Les géants de la technologie Apple Inc. (AAPL), Microsoft Corp. (MSFT), Cisco Systems Inc. (CSCO), Qualcomm Inc. (QCOM) et Oracle Corp. (ORCL), ont dépensé plus de 175 milliards de dollars en rachats au cours de leurs quatre derniers trimestres fiscaux, selon les données de S&P Capital IQ citées par le Journal.
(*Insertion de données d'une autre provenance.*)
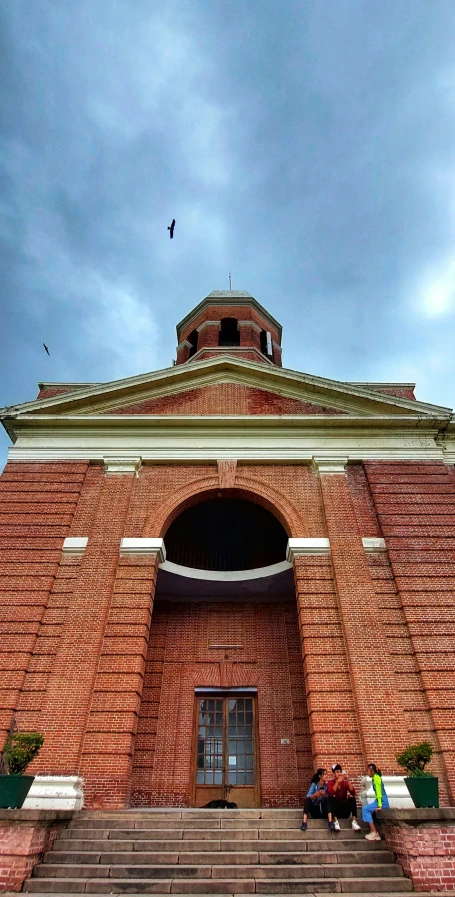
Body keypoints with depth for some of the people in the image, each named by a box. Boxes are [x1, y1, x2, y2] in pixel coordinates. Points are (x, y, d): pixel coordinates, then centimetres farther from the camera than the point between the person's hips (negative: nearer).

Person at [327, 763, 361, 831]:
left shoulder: (345, 782, 2)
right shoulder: (330, 782, -4)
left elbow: (353, 793, -14)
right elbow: (331, 793, -24)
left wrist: (348, 780, -23)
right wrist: (338, 781, -31)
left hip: (345, 811, 2)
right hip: (335, 809, -2)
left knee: (352, 798, -19)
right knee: (331, 798, -29)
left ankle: (354, 821, -28)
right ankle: (335, 821, -34)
Un groupe de 20 entreprises technologiques, dont celles mentionnées ci-dessus, ont dépensé un total de 261 milliards de dollars, ce qui représente 40 % des dépenses totales en rachats des 100 plus gros dépensiers du S&P 500.
Leçon principale
- Les grandes entreprises technologiques ont dépensé massivement en rachats d’actions.
- Une grande partie de ces dépenses est due aux transferts d’argent de l’étranger.
- À mesure que ce solde de trésorerie diminue, l’activité de rachat diminuera considérablement.
- La baisse des activités de rachat éliminera le frein sur les cours des actions technologiques.
Signification pour les investisseurs
Le projet de loi fédérale de réforme fiscale adopté en décembre 2017 a réduit les taux d’imposition auxquels les sociétés basées aux États-Unis sont confrontées lors du transfert de bénéfices gagnés à l’étranger. Les grandes entreprises technologiques ont amassé d’énormes sommes d’argent à l’étranger, et la facture fiscale les a encouragées à ramener cet argent chez elles. Une grande partie de cet argent rapatrié est ensuite restituée aux actionnaires via des rachats d’actions.
Parmi les sociétés énumérées ci-dessus, les dépenses d’acquisition au cours de leurs quatre derniers trimestres fiscaux se sont élevées à 75 milliards de dollars pour Apple, 36 milliards de dollars pour Oracle, 23,4 milliards de dollars pour Qualcomm, 22,6 milliards de dollars pour Cisco et les 18 milliards de dollars restants pour Microsoft. Le magazine a commenté que les dépenses d’acquisition élevées de ces sociétés, qui totalisent environ trois fois ce qu’elles étaient il y a deux ans, pourraient ne pas être viables à l’avenir.
Les liquidités d’Apple sont encore énormes, environ 225 milliards de dollars, mais la société a contracté plus de 100 milliards de dollars de dettes pour financer des rachats d’actions dans les années précédant le projet de réforme fiscale. Aujourd’hui, Apple pourrait chercher à rembourser cette dette et à investir davantage dans la R&D pour réduire sa dépendance au ralentissement des ventes d’iPhone.
Les revenus d’Oracle ont augmenté de moins de 1 % au cours de son dernier exercice financier et ont dépensé près de trois fois son flux de trésorerie disponible (FCF). Cisco a dépensé environ 150 % de son FCF en rachats d’actions. Les paiements de Qualcomm étaient plus de quatre fois supérieurs à la moyenne annuelle entre 2013 et 2017, et une grande partie de cette augmentation des activités de rachat était un effort ponctuel visant à apaiser les investisseurs déçus par l’échec de l’acquisition de NXP Semiconductors NV (NXPI).
Regarder vers l’avant
Certains candidats à l’investiture démocrate à l’élection présidentielle de 2020 ont fait des rachats d’actions une question politique, arguant qu’ils sont mauvais pour l’économie et pour la plupart des Américains, une affirmation qui a été contestée par Goldman Sachs ainsi que par les PDG Warren Buffett et Jamie Dimon, entre autres. Étant donné que les rachats d’actions constituent la principale source de demande pour les actions américaines dans le marché haussier actuel, une décision du gouvernement visant à limiter ou interdire les rachats pourrait avoir des effets négatifs généralisés sur tous les investisseurs, et pas seulement sur ceux qui détiennent de grandes actions technologiques.